What you need to do:
Convert the lines of the following material into a JSON list of strings, one string per line, omitting blank lines and leaving the pictures out of the answer.
****************************************
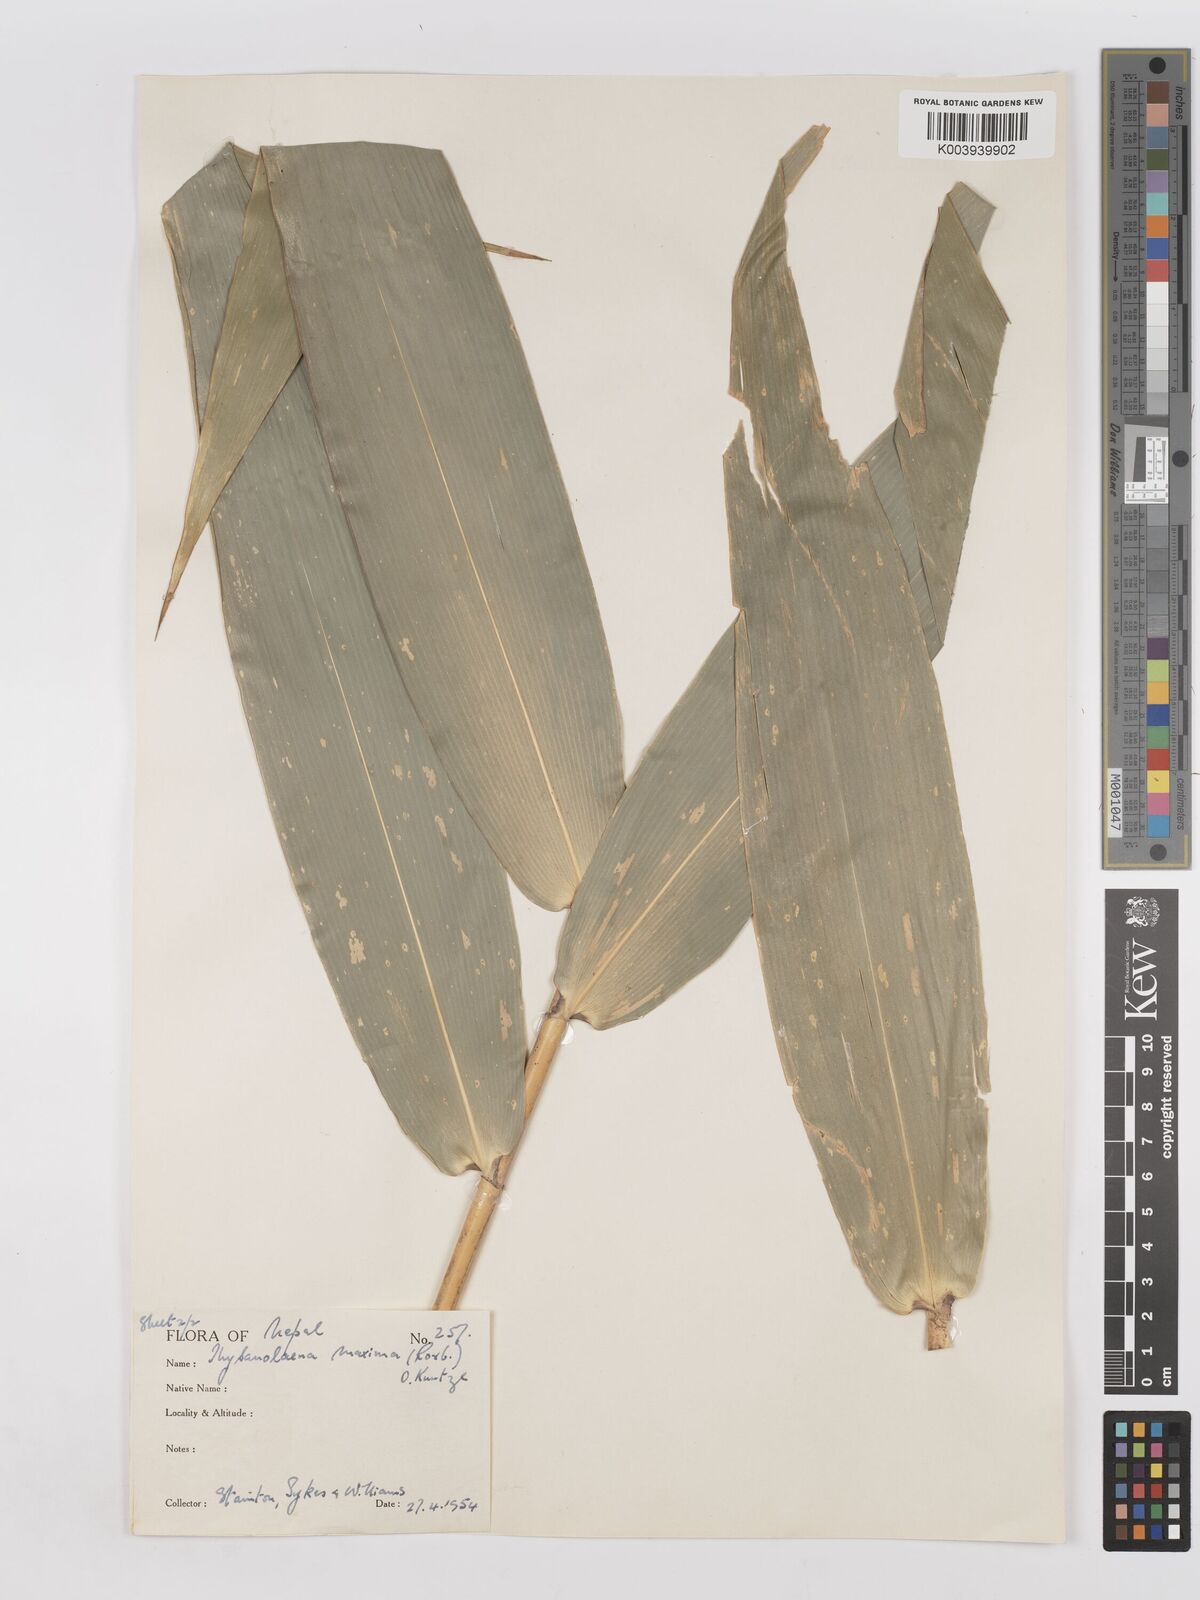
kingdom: Plantae
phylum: Tracheophyta
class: Liliopsida
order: Poales
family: Poaceae
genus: Thysanolaena
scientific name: Thysanolaena latifolia
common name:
****************************************
Output of the exercise:
[
  "kingdom: Plantae",
  "phylum: Tracheophyta",
  "class: Liliopsida",
  "order: Poales",
  "family: Poaceae",
  "genus: Thysanolaena",
  "scientific name: Thysanolaena latifolia",
  "common name:"
]